RECORDS TO USE
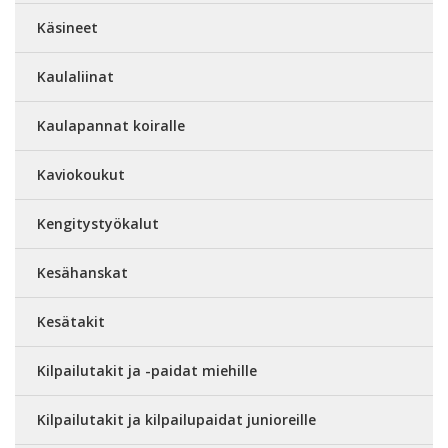
Käsineet
Kaulaliinat
Kaulapannat koiralle
Kaviokoukut
Kengitystyökalut
Kesähanskat
Kesätakit
Kilpailutakit ja -paidat miehille
Kilpailutakit ja kilpailupaidat junioreille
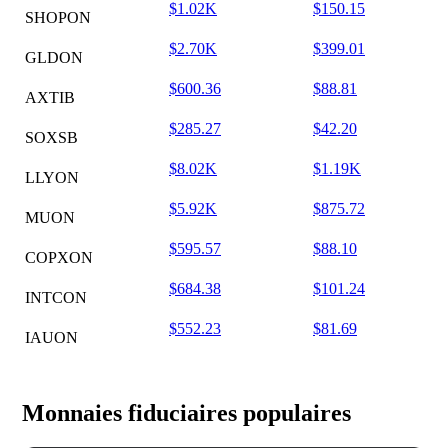
$1.02K
$150.15
SHOPON
$2.70K
$399.01
GLDON
$600.36
$88.81
AXTIB
$285.27
$42.20
SOXSB
$8.02K
$1.19K
LLYON
$5.92K
$875.72
MUON
$595.57
$88.10
COPXON
$684.38
$101.24
INTCON
$552.23
$81.69
IAUON
Monnaies fiduciaires populaires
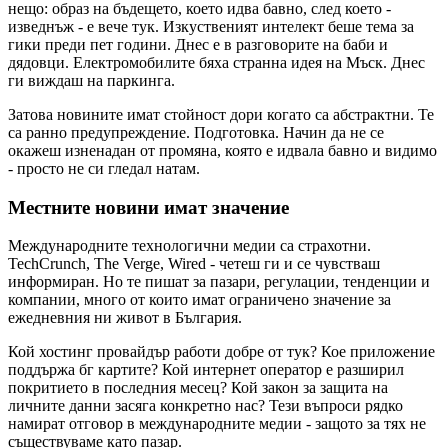
нещо: образ на бъдещето, което идва бавно, след което -
изведнъж - е вече тук. Изкуственият интелект беше тема за
гики преди пет години. Днес е в разговорите на баби и
дядовци. Електромобилите бяха странна идея на Мъск. Днес
ги виждаш на паркинга.
Затова новините имат стойност дори когато са абстрактни. Те
са ранно предупреждение. Подготовка. Начин да не се
окажеш изненадан от промяна, която е идвала бавно и видимо
- просто не си гледал натам.
Местните новини имат значение
Международните технологични медии са страхотни.
TechCrunch, The Verge, Wired - четеш ги и се чувстваш
информиран. Но те пишат за пазари, регулации, тенденции и
компании, много от които имат ограничено значение за
ежедневния ни живот в България.
Кой хостинг провайдър работи добре от тук? Кое приложение
поддържа бг картите? Кой интернет оператор е разширил
покритието в последния месец? Кой закон за защита на
личните данни засяга конкретно нас? Тези въпроси рядко
намират отговор в международните медии - защото за тях не
съществуваме като пазар.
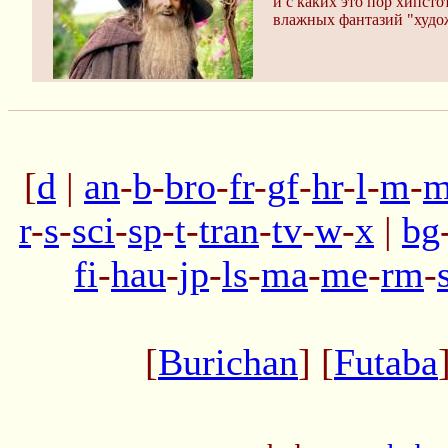
и с каких это пор хипсто
влажных фантазий "худо
[
d
|
an
-
b
-
bro
-
fr
-
gf
-
hr
-
l
-
m
-
m
r
-
s
-
sci
-
sp
-
t
-
tran
-
tv
-
w
-
x
|
bg
fi
-
hau
-
jp
-
ls
-
ma
-
me
-
rm
-
[
Burichan
] [
Futaba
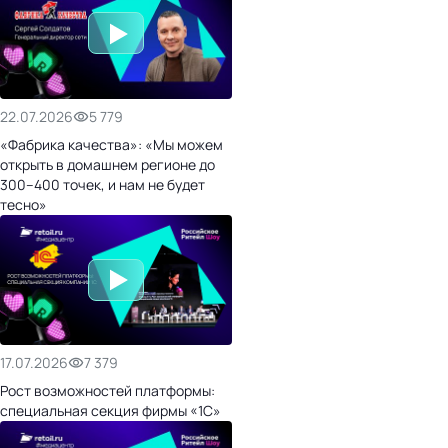
22.07.2026
5 779
«Фабрика качества»: «Мы можем
открыть в домашнем регионе до
300–400 точек, и нам не будет
тесно»
17.07.2026
7 379
Рост возможностей платформы:
специальная секция фирмы «1С»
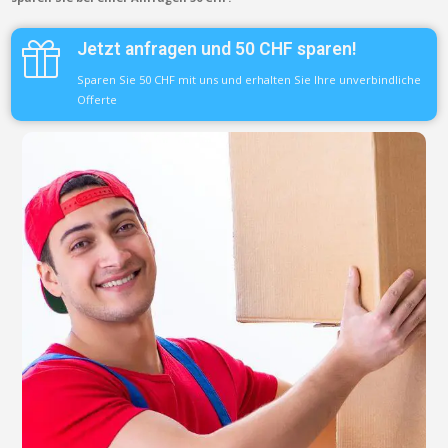
Jetzt anfragen und 50 CHF sparen!
Sparen Sie 50 CHF mit uns und erhalten Sie Ihre unverbindliche
Offerte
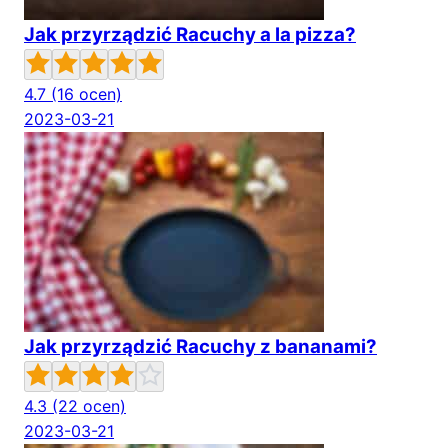
Jak przyrządzić Racuchy a la pizza?
4.7
(16 ocen)
2023-03-21
Jak przyrządzić Racuchy z bananami?
4.3
(22 ocen)
2023-03-21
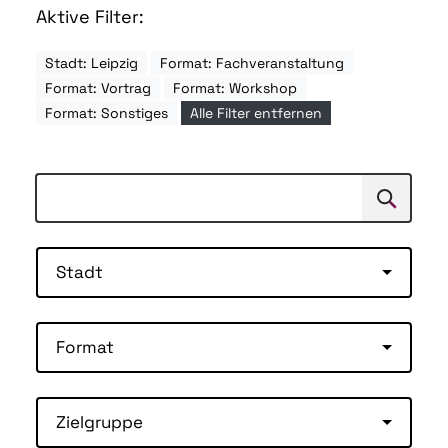
Aktive Filter:
Stadt: Leipzig
Format: Fachveranstaltung
Format: Vortrag
Format: Workshop
Format: Sonstiges
Alle Filter entfernen
Suchen
Suche
Stadt
Format
Zielgruppe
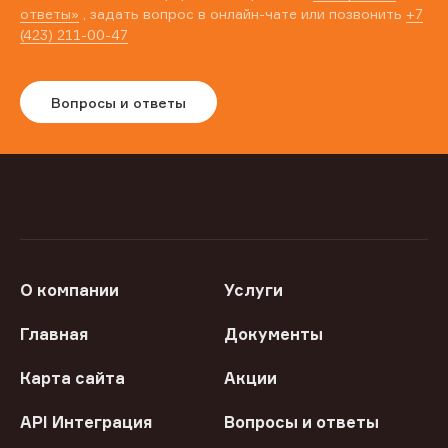
ответы»
, задать вопрос в онлайн-чате или позвонить
+7
(423) 211-00-47
Вопросы и ответы
О компании
Услуги
Главная
Документы
Карта сайта
Акции
API Интеграция
Вопросы и ответы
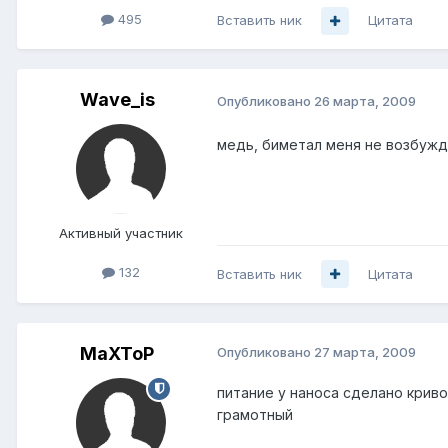
495
Вставить ник
Цитата
Wave_is
Опубликовано
26 марта, 2009
медь, биметал меня не возбуж
Активный участник
132
Вставить ник
Цитата
MaXToP
Опубликовано
27 марта, 2009
питание у наноса сделано криво
грамотный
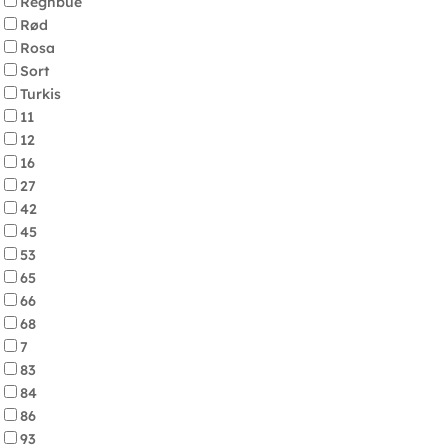
Regnbue
Rød
Rosa
Sort
Turkis
11
12
16
27
42
45
53
65
66
68
7
83
84
86
93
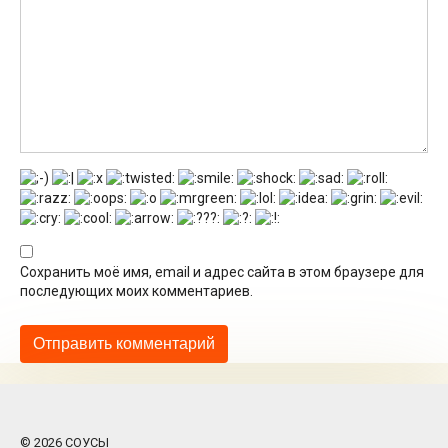
Сохранить моё имя, email и адрес сайта в этом браузере для
последующих моих комментариев.
© 2026 СОУСЫ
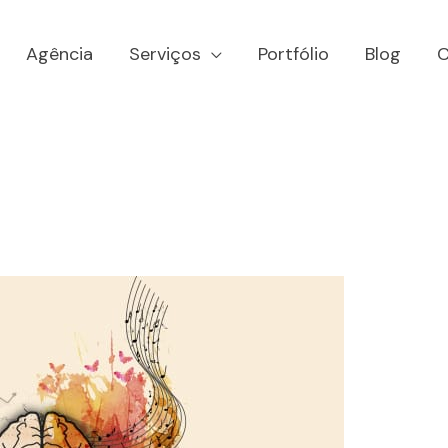
Agência
Serviços
Portfólio
Blog
C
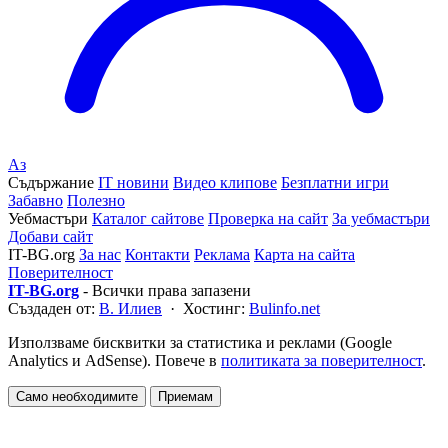
Аз
Съдържание
IT новини
Видео клипове
Безплатни игри
Забавно
Полезно
Уебмастъри
Каталог сайтове
Проверка на сайт
За уебмастъри
Добави сайт
IT-BG.org
За нас
Контакти
Реклама
Карта на сайта
Поверителност
IT-BG.org
- Всички права запазени
Създаден от:
В. Илиев
· Хостинг:
Bulinfo.net
Използваме бисквитки за статистика и реклами (Google
Analytics и AdSense). Повече в
политиката за поверителност
.
Само необходимите
Приемам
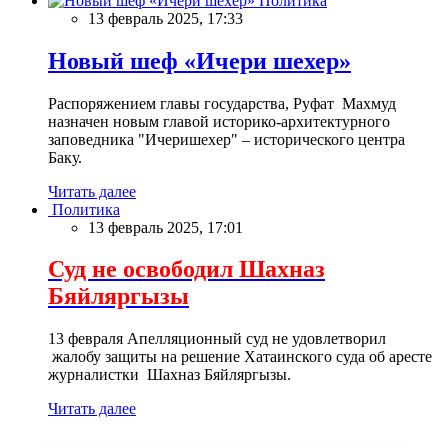
Политика
13 февраль 2025, 17:33
Новый шеф «Ичери шехер»
Распоряжением главы государства, Руфат Махмуд
назначен новым главой историко-архитектурного
заповедника "Ичеришехер" – исторического центра
Баку.
Читать далее
Политика
13 февраль 2025, 17:01
Суд не освободил Шахназ
Бяйляргызы
13 февраля Апелляционный суд не удовлетворил
жалобу защиты на решение Хатаинского суда об аресте
журналистки Шахназ Бяйляргызы.
Читать далее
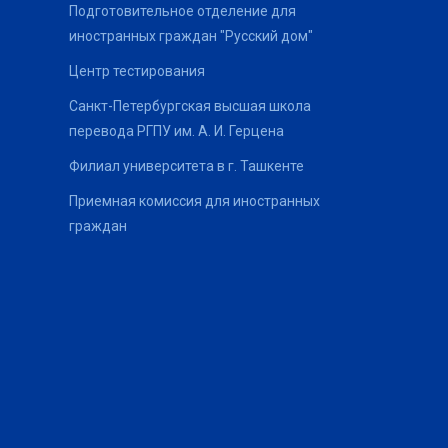
Подготовительное отделение для
иностранных граждан "Русский дом"
Центр тестирования
Санкт-Петербургская высшая школа
перевода РГПУ им. А. И. Герцена
Филиал университета в г. Ташкенте
Приемная комиссия для иностранных
граждан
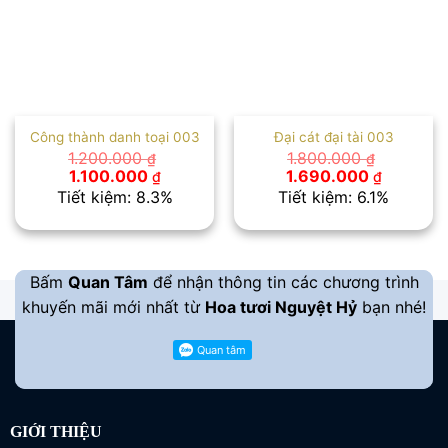
Công thành danh toại 003
Đại cát đại tài 003
1.200.000
1.800.000
₫
₫
Giá
Giá
Giá
Giá
1.100.000
1.690.000
₫
₫
gốc
hiện
gốc
hiện
Tiết kiệm: 8.3%
Tiết kiệm: 6.1%
là:
tại
là:
tại
1.200.000 ₫.
là:
1.800.000 ₫.
là:
1.100.000 ₫.
1.690.00
Bấm
Quan Tâm
để nhận thông tin các chương trình
khuyến mãi mới nhất từ
Hoa tươi Nguyệt Hỷ
bạn nhé!
GIỚI THIỆU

WHAT TO PRODUCE
Every line where "Днес" appears must be returned from the listing above.

PROBLEM SOLUTION
гики преди пет години. Днес е в разговорите на баби и
дядовци. Електромобилите бяха странна идея на Мъск. Днес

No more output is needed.